##### INFORMATION GIVEN

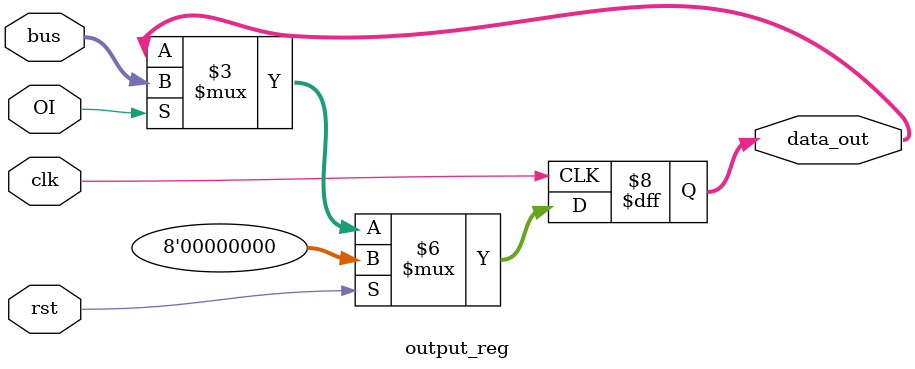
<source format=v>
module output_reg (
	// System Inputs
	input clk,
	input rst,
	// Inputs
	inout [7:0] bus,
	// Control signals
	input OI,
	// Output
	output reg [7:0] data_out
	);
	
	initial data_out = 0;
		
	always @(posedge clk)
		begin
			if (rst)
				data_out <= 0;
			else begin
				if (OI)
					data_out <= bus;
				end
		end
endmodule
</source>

##########
##### INFORMATION GIVEN

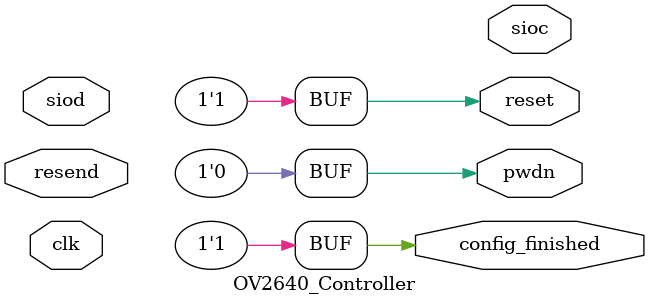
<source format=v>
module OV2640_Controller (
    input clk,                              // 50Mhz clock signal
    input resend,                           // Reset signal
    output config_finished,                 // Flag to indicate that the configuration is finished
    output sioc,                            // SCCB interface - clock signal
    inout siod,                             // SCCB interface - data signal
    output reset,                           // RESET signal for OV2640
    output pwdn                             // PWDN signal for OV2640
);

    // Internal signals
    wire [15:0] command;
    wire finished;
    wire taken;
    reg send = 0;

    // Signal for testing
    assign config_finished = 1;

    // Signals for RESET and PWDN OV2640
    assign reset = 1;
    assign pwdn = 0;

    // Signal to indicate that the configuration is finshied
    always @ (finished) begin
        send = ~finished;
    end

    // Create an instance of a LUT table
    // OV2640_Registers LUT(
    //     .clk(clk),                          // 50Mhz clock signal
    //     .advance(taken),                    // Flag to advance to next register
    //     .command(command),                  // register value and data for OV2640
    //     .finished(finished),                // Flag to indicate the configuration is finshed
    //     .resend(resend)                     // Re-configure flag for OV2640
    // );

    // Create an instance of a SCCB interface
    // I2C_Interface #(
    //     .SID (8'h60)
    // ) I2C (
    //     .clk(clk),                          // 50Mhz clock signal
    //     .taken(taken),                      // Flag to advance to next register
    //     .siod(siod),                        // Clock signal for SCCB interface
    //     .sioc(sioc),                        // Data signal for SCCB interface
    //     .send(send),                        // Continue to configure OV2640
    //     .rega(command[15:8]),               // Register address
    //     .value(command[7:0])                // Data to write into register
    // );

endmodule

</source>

##########

▸ PROBLEM TO SOLVE
Lines of the data above that include the string "resend" must each be copied.

▸ ANSWER TO THIS EXERCISE
    input resend,                           // Reset signal
    //     .resend(resend)                     // Re-configure flag for OV2640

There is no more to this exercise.